(Extracted data Opens)

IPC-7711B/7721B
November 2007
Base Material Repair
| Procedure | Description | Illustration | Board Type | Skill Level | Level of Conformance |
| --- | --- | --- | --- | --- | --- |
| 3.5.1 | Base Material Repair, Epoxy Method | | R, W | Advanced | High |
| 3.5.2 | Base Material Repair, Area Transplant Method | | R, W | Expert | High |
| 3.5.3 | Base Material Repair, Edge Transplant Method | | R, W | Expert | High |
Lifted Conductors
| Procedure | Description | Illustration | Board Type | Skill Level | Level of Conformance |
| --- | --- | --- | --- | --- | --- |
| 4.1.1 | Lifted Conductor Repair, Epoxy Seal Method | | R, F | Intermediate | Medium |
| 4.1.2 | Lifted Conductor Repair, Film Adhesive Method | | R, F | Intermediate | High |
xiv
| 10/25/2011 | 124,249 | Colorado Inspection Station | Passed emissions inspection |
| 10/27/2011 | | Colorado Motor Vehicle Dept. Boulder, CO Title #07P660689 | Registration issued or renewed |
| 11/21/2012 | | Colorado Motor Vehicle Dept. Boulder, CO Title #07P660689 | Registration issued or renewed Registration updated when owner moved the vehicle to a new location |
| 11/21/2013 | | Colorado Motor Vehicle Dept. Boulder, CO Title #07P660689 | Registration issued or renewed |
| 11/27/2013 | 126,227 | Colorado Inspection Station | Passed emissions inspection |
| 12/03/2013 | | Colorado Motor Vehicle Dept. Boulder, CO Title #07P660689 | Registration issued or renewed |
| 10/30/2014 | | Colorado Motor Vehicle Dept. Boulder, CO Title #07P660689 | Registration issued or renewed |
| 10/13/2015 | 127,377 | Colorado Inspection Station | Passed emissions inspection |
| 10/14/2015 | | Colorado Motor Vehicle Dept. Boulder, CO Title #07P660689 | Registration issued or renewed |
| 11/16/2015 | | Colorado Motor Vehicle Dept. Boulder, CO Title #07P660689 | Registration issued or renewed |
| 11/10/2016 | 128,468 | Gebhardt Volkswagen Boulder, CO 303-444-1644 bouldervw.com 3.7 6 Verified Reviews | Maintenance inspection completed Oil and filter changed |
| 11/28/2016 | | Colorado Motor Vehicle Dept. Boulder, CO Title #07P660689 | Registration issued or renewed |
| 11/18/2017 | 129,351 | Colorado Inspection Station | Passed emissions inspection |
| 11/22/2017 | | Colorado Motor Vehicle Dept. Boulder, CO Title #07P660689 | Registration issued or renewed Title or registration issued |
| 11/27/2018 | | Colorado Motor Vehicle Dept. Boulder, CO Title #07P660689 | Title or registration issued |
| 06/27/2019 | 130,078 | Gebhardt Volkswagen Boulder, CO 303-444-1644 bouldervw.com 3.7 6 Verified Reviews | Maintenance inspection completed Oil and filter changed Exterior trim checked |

(Extracted data Closes)

*What to work on:*
Using the records above, write out exactly the lines from the one containing "#07P660689 | Title or registration issued |" through the last, and add nothing.

*Answer area:*
| 11/27/2018 | | Colorado Motor Vehicle Dept. Boulder, CO Title #07P660689 | Title or registration issued |
| 06/27/2019 | 130,078 | Gebhardt Volkswagen Boulder, CO 303-444-1644 bouldervw.com 3.7 6 Verified Reviews | Maintenance inspection completed Oil and filter changed Exterior trim checked |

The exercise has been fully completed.